We operate SelMo in two simulated continuous control robotic domains: on a JACO 6-DoF arm with a three-finger clutch and on a 20-DoF humanoid robot, OP3. The respective platforms offer challenging learning environments for object and movement manipulation, respectively. While optimizing solely for the sake of curiosity, we observe the emergence of complex, human-interpretable behavior over the course of training sessions. For example, JACO learns to pick up and move blocks without any supervision or OP3 learns to balance on one foot or to sit securely without falling over.

Example of JACO and OP3 training schedules. While optimizing the curiosity target, it exhibits complex and purposeful behavior in both manipulation and movement settings. The full videos can be found at the top of this page.

However, the interesting behaviors observed during curious exploration have one critical drawback: they are not static because they constantly change with the function of rewarding curiosity. As the agent continues to repeat a certain behavior, such as JACO raising a red cube, the curiosity rewards accrued through the policy diminish. Thus, this leads to modified policy learning that again gains higher curiosity rewards, such as moving the cube out of the workspace or even paying attention to the other cube. But this new behavior supersedes the old. However, we believe that retention of behaviors arising from curious exploration provides the agent with a valuable skill set to learn new tasks more quickly. In order to investigate this conjecture, we set up an experiment to check the usefulness of self-discovered skills.
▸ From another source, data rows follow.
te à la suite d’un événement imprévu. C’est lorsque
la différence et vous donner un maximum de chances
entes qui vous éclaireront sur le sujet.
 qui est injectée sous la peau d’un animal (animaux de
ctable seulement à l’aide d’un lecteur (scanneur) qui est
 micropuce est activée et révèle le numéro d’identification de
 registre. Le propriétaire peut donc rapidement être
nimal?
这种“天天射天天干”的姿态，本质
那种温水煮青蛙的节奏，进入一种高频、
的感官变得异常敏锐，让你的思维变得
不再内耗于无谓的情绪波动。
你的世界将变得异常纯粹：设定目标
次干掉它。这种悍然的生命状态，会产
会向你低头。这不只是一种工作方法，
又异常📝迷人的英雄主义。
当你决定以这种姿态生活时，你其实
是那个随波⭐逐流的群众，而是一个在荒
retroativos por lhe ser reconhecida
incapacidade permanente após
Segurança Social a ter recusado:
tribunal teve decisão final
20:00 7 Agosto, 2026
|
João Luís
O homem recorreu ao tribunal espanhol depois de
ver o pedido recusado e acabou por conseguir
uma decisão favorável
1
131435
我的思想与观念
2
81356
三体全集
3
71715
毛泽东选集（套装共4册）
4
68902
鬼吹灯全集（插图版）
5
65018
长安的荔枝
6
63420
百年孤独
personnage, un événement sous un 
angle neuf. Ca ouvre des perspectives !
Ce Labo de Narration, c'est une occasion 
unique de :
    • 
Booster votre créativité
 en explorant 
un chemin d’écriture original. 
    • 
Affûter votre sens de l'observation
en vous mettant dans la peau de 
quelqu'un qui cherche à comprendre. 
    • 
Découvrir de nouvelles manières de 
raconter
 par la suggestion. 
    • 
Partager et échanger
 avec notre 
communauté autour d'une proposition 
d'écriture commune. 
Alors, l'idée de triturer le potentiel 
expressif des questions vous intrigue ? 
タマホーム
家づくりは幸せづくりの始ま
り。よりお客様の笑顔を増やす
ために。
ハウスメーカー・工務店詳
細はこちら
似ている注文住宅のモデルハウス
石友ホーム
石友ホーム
We treat random shots taken from different stages of curious exploration as adjunctive skills in a standardized educational framework (7) and measure how quickly a new target skill is learned using those adjuncts. In the case of the JACO arm, we set the target task as “raise the red cube” and used five randomly sampled self-discovered behaviors as aids. We compare learning of this final task with baseline SAC-X (8) which uses a reward functions approach to reward reaching and moving the red cube which ultimately facilitates learning to lift as well. We find that even this simple setting of skill reuse actually accelerates learning progression to the final task commensurate with the handcrafted reward approach. The results indicate that automatic identification and retention of beneficial emergent behavior from curious exploration is a fruitful avenue for future investigation of unsupervised reinforcement learning.

Source link

Post a Comment

Cookie Consent
We serve cookies on this site to analyze traffic, remember your preferences, and optimize your experience.
Oops!
It seems there is something wrong with your internet connection. Please connect to the internet and start browsing again.
AdBlock Detected!
We have detected that you are using adblocking plugin in your browser.
The revenue we earn by the advertisements is used to manage this website, we request you to whitelist our website in your adblocking plugin.
Site is Blocked
Sorry! This site is not available in your country.